From Last Talks at Saanen 1985, Saanen, 21 July 1985

SO WHAT IS truth? Is there such a thing as truth? Is there such a thing—an absolute, irrevocable truth, not dependent on time, environment, tradition, knowledge, what the Buddha said, or what somebody said? The word is not the truth. The symbol is not the truth. The person is not the truth. Therefore there is no personal worship. K is not important at all. So we are seeking what is truth. If there is any. And whether there is something that is beyond time. The ending of all time. And they have said that meditation is necessary to come upon this. To have a quiet mind. We will go into that.

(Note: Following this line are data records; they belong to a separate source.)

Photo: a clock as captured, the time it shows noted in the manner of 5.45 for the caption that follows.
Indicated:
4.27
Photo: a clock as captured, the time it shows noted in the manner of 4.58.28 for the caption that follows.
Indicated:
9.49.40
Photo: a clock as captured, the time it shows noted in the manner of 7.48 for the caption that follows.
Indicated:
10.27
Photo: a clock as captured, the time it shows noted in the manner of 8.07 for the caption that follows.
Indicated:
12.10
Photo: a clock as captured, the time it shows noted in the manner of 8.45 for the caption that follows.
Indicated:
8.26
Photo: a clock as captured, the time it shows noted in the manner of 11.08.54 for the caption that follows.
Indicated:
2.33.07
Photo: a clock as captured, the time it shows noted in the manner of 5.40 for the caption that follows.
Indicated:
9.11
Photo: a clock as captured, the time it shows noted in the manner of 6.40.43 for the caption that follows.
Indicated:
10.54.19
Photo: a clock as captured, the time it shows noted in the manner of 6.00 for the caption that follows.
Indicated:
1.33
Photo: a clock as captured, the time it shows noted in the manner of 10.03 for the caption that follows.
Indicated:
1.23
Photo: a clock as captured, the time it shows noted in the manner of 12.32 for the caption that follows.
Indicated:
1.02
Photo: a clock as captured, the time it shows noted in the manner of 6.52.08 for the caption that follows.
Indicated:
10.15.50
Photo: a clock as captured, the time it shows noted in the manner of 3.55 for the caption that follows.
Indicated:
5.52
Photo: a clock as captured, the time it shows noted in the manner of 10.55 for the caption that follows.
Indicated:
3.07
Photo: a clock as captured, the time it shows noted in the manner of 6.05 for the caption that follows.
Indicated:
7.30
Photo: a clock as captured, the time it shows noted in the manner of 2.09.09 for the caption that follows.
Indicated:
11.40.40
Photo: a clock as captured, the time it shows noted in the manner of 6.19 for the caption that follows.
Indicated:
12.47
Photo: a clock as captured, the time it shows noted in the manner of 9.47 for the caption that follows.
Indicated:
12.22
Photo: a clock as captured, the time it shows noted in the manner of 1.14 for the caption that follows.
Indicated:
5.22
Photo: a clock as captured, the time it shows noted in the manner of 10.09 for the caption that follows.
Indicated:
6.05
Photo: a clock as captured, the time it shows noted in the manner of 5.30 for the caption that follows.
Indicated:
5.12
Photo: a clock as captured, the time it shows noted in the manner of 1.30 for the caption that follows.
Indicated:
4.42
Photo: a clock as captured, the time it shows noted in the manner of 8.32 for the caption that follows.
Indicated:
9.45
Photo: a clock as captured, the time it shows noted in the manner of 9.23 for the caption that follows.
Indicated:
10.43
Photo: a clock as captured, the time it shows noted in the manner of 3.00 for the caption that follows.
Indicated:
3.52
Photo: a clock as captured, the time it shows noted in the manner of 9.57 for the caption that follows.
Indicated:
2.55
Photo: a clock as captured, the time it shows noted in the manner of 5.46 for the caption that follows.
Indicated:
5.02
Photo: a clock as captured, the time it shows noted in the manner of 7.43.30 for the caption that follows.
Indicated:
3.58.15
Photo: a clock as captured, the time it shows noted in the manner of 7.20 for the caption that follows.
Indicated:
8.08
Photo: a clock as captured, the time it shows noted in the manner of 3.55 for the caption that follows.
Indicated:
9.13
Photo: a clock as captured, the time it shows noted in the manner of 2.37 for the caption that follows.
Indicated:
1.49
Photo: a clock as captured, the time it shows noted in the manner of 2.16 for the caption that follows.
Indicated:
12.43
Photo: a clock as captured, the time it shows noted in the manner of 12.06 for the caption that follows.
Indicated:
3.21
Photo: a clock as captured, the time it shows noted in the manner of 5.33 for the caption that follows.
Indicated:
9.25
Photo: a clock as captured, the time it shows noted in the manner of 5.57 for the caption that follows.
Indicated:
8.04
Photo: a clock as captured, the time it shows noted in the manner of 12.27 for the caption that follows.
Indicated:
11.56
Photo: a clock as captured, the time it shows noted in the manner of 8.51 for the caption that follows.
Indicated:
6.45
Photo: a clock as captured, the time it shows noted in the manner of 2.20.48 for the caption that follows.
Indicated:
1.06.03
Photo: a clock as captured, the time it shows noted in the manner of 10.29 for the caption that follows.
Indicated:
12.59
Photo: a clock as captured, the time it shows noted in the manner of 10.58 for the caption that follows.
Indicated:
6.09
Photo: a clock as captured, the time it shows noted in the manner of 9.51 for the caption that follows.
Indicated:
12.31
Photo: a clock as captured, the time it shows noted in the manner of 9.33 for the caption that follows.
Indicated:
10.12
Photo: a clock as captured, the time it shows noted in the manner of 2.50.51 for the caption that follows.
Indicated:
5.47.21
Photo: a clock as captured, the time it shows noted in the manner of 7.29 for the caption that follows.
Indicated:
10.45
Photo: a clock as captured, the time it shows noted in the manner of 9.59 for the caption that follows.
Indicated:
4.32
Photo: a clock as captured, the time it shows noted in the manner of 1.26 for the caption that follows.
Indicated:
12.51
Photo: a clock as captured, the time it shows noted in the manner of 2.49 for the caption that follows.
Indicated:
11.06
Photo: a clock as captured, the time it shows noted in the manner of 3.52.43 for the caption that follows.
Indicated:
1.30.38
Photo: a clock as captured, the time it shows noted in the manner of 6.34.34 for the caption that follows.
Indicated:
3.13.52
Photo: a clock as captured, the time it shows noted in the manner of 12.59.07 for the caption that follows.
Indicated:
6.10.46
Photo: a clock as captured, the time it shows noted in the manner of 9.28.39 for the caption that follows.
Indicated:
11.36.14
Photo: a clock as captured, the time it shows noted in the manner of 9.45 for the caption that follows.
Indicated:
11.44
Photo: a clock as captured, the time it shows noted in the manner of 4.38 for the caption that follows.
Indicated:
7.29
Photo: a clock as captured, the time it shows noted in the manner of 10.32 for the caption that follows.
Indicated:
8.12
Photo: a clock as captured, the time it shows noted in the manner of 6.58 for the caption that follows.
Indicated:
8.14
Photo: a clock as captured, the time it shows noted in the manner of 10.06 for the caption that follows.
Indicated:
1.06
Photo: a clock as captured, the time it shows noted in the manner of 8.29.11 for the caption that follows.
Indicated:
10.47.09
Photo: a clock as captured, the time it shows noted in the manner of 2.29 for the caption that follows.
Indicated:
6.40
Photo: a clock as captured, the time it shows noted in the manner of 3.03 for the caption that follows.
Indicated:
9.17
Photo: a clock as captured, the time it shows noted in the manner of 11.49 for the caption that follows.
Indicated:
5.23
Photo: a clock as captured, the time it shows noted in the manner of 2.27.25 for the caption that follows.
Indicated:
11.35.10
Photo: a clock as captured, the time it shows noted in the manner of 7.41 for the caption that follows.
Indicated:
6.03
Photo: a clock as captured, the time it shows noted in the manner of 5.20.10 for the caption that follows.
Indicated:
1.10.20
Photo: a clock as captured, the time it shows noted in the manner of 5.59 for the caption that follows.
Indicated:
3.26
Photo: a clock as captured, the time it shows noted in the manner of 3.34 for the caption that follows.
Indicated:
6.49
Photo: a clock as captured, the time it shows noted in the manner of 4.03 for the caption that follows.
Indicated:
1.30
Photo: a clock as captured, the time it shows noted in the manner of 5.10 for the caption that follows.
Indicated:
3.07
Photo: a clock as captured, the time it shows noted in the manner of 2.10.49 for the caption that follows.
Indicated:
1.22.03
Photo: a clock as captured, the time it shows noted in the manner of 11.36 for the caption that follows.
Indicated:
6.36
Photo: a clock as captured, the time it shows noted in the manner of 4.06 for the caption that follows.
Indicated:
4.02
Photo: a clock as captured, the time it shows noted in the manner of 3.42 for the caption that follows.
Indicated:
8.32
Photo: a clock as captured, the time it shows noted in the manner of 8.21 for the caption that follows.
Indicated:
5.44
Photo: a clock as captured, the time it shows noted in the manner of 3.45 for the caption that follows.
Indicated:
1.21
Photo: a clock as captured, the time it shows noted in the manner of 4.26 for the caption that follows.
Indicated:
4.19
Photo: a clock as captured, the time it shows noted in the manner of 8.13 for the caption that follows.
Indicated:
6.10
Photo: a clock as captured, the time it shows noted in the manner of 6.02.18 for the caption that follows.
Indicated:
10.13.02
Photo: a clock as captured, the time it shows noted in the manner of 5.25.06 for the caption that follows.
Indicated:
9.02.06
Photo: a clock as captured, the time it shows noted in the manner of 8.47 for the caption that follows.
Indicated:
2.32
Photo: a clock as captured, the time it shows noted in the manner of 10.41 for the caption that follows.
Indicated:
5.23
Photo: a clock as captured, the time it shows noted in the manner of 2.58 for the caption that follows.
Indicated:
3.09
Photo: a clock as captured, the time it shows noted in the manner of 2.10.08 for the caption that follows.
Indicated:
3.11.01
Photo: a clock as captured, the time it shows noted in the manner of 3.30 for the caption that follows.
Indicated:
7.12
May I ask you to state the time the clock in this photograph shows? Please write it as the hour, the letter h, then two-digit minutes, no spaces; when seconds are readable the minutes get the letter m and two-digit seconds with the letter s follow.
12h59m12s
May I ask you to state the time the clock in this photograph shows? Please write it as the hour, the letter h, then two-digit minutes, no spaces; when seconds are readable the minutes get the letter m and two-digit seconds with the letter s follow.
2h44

What is meditation? According to the dictionary, the word means to ponder over, to think over. Also it has a different meaning, both in Sanskrit and in Latin, which is to measure—which means, of course, comparison. There is no measurement without comparison. So can the brain be free of measurement? Not measurement by the ruler, by the yardstick, in kilometres, miles, but can the brain be free of all measurement, of becoming, not becoming, comparing, not comparing? Can the brain be free of this system of measurement? I need to measure to get a suit made. I need measurement to go from here to another place; distance is measurement, time is measurement. So can the brain be free of measurement, that is, of comparison, and have no comparison whatsoever so that the brain is totally free? This is real meditation. Is that possible living in the modern world with all the noise, the vulgarity, the circus that is going on in the name of religion, making money, having sex, breeding children? Can one be free of all that? Not in order to get something; to be free.

So meditation is not conscious meditation. It is not collective meditation, group meditation, solitary meditation, according to Zen, Buddhist, and Hindu systems. Meditation can’t be a system because then you practise, practise, practise, and your brain gets more and more dull, more and more mechanical. So is there a meditation that has no direction, which is not conscious, deliberate? Find out.

That requires great energy, attention, passion. Then that very passion, energy, the intensity of it, is silence. Not contrived silence. It is the immense silence in which time and space are not. Then there is that which is unnameable, which is holy, eternal.